When I think of "compiling" I think of turning C++ code into a binary. Or perhaps C# into CLR byte code. But "parsing" could be something like parsing Python, or a web template language, where it doesn't need to produce any binaries, but can either execute the code immediately, statement-by-statement, or output HTML directly.
Would you basically be doing the same task in either case? Ignoring the language 开发者_如何学Pythonsyntax, would compiling C++ be equally as difficult as parsing a website template file (Django, Smarty, whatever), or Python?
What I'm trying to allude at, is if I study "compiling" or read a book on "compiling" will I necessarily pick up the skills to parse non-compiled languages?
Short answer: parsing is not a subset of compiling.
Long answer: generally, there are a 3 steps to converting source to another format:
- Lexing, which converts some form of input to a token stream.
- Parsing, which converts the token stream into an abstract syntax tree (AST).
- Compiling, which converts the AST into a set of executable instructions (native code, byte code, etc).

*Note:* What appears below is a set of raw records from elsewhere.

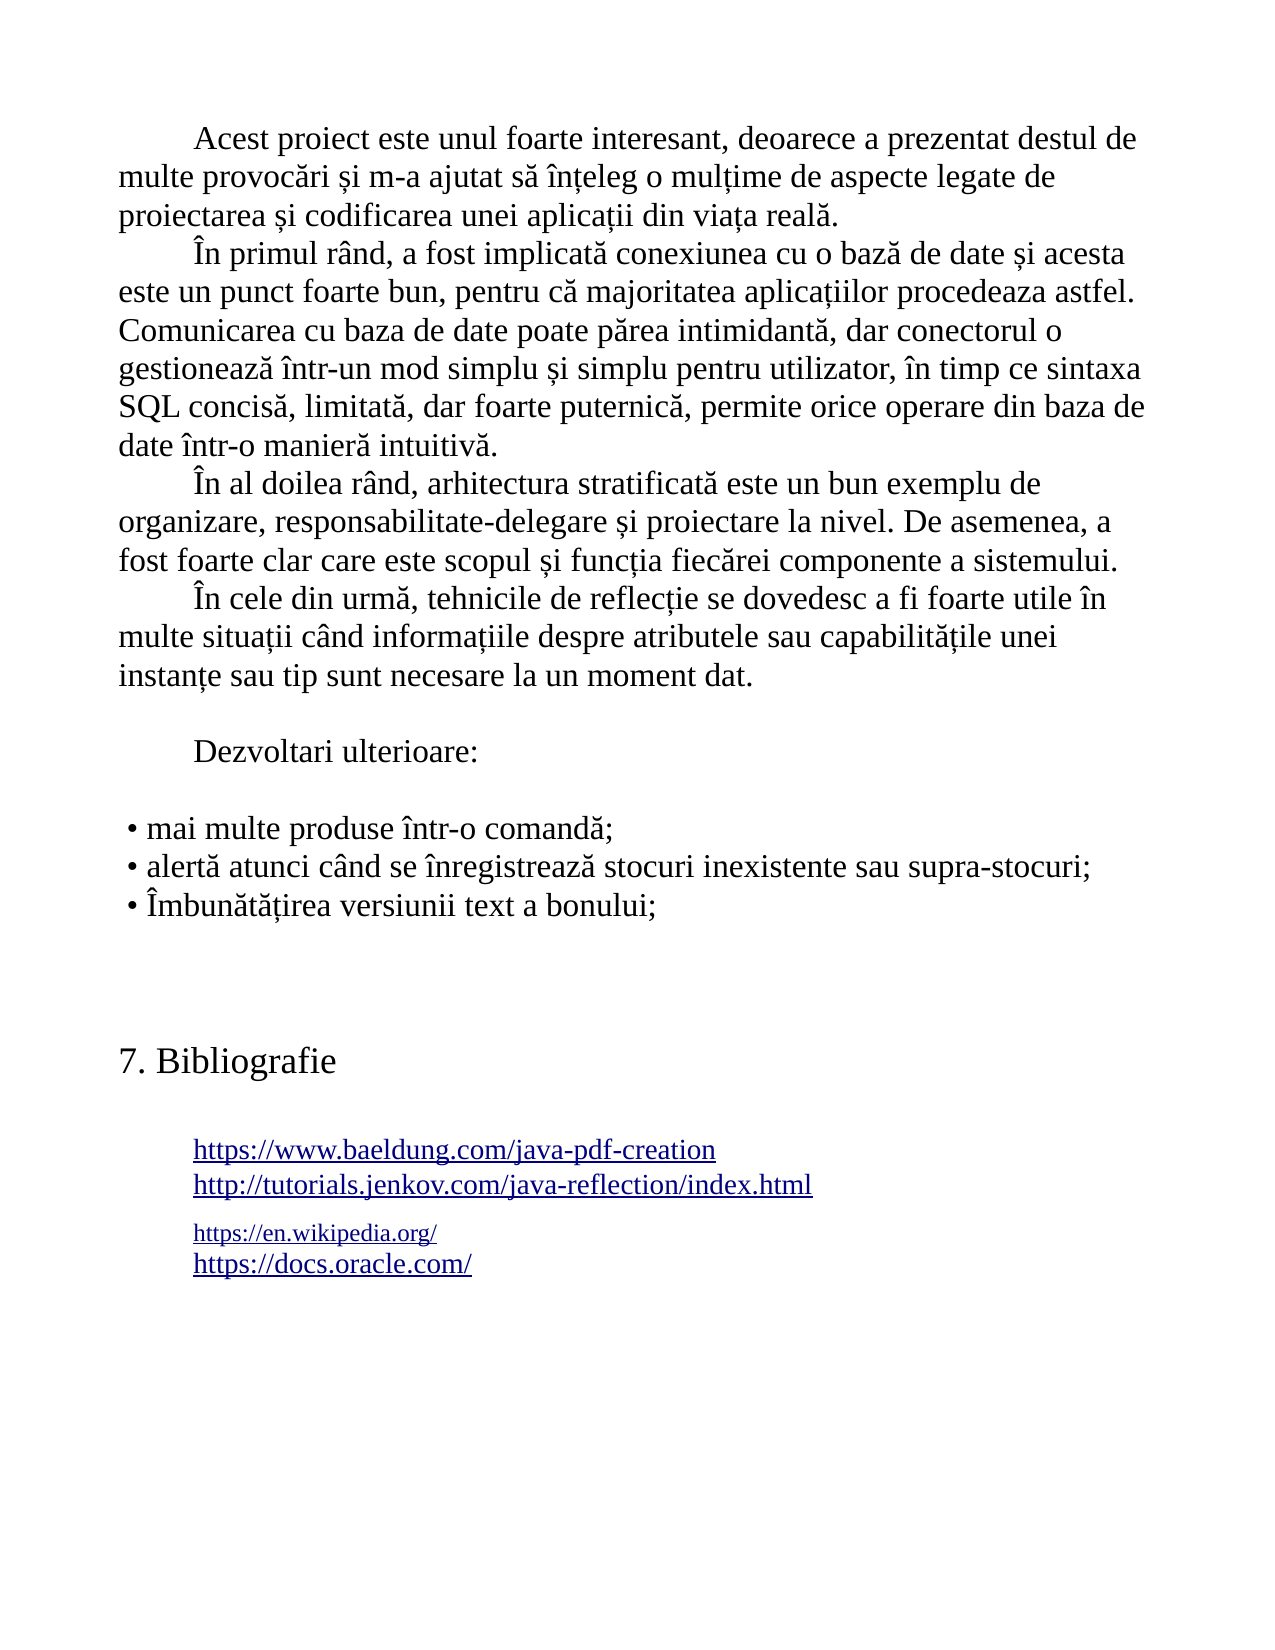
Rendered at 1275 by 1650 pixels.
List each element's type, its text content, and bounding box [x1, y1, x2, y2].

list https://www.baeldung.com/java-pdf-creation [118, 1124, 1157, 1167]
list • alertă atunci când se înregistrează stocuri inexistente sau supra-stocuri; [118, 846, 1157, 885]
list În cele din urmă, tehnicile de reflecție se dovedesc a fi foarte utile în multe situații când informațiile despre atributele sau capabilitățile unei instanțe sau tip sunt necesare la un moment dat. [118, 578, 1157, 693]
list În primul rând, a fost implicată conexiunea cu o bază de date și acesta este un punct foarte bun, pentru că majoritatea aplicațiilor procedeaza astfel. Comunicarea cu baza de date poate părea intimidantă, dar conectorul o gestionează într-un mod simplu și simplu pentru utilizator, în timp ce sintaxa SQL concisă, limitată, dar foarte puternică, permite orice operare din baza de date într-o manieră intuitivă. [118, 233, 1157, 463]
list 7. Bibliografie [118, 1038, 1157, 1081]
list Acest proiect este unul foarte interesant, deoarece a prezentat destul de multe provocări și m-a ajutat să înțeleg o mulțime de aspecte legate de proiectarea și codificarea unei aplicații din viața reală. [118, 118, 1157, 233]
list • mai multe produse într-o comandă; [118, 808, 1157, 846]
list În al doilea rând, arhitectura stratificată este un bun exemplu de organizare, responsabilitate-delegare și proiectare la nivel. De asemenea, a fost foarte clar care este scopul și funcția fiecărei componente a sistemului. [118, 463, 1157, 578]
text https://en.wikipedia.org/ [118, 1218, 1157, 1246]
list http://tutorials.jenkov.com/java-reflection/index.html [118, 1167, 1157, 1201]
list Dezvoltari ulterioare: [118, 731, 1157, 770]
text https://docs.oracle.com/ [118, 1246, 1157, 1280]
list • Îmbunătățirea versiunii text a bonului; [118, 885, 1157, 923]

(For very simple languages, you may not even need a parser, you might be able to compile the token stream directly, or your parser could output native code directly.)
So start with a raw string like this:
let x = 0
while x < 10
print x
x := x + 1
A lexer is going to convert it into a token stream, probably something like this:
[LET; String("x"); EQ; Int(0); NEWLINE; WHILE; String("x");
LT; VAL(10); ... ]
The parser will convert the stream into a more meaningful data structure, your abstract syntax tree:
// AST definition
type expr =
| Block of expr list
| Assign of string * expr
| While of expr * expr
| Call of string * expr list
| Add of expr * expr
| Var of string
| Int of int
// AST instance created from token stream
Block
[
Assign("x", Int(10));
While
(
LessThan(Var("x"), Int(10)),
Block
[
Call("print", [Var("x")]);
Assign("x", Add(Var("x"), Int(1)));
]
);
]
Once you have an AST, you can do whatever it wants with it:
- You convert the AST to native code (compiling).

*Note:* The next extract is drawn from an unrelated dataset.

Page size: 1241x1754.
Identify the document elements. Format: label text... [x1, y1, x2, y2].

- or you could interpret the AST on the fly, which you might do with a dynamic programming language or a templating engine.

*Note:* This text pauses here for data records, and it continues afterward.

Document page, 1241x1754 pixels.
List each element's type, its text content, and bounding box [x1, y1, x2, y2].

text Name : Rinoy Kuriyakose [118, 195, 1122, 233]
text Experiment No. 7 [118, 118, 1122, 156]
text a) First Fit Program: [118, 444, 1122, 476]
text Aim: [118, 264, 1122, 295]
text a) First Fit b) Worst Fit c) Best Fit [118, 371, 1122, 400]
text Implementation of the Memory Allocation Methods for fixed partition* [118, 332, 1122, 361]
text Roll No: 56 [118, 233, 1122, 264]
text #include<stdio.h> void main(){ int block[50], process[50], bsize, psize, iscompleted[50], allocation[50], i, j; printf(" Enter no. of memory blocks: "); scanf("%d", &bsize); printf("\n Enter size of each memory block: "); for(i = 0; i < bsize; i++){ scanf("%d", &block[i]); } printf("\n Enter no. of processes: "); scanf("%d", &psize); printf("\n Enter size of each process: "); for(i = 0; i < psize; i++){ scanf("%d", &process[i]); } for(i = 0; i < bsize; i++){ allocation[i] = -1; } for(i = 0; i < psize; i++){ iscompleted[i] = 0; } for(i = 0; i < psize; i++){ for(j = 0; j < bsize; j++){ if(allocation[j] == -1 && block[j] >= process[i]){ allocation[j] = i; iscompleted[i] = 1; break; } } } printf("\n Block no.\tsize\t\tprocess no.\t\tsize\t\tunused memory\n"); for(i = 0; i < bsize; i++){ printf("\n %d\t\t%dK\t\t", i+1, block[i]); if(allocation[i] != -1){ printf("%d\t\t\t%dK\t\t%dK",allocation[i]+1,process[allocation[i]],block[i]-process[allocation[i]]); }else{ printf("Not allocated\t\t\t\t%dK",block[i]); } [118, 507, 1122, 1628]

- or you could iterate the AST to make a syntax highlighter.
- or you could walk the AST and output equivalent code in another language.
- or you could look for all instances of
Var("x")
and replace them withVar("y")
similar to a code refactor tool).
So, while you usually parse input before compiling, that's not the same as saying that parsing is a subset of compiling.
No, parsing and compiling can be completely independent.
- A parser may not be emitting any code at all. It could be parsing some data object (JSON, XML, whatever)
- A compiler may not have source code to start with - it could be presented with an abstract syntax tree, already parsed, and just have to emit the relevant code
Most compilers include a parsing step, but I don't think it's necessarily a "subset" of compiling, and parsing certainly doesn't have to have anything to do with compilation.
..."will I pick up skills to parse non-compiled languages?" Yes, you will, but you can study parsing by itself.
What you will find, however, is that much of compiling (name resolution, type inference, pattern matching, compiling to instructions [pcode rather than machine code], high-performance execution, optimizing for special cases) is useful in processing non-compiled languages. So if you intend to do more than just literally parse, you'll want to study compiler technology anyway.
Compiling is actually more difficult than parsing since its just one of the preliminary steps in compiling.
After the parsing, a symbol table is generated from which the actual binary code is generated.
In interpreting languages such as Javascript, the statements can be executed as each statement is parsed.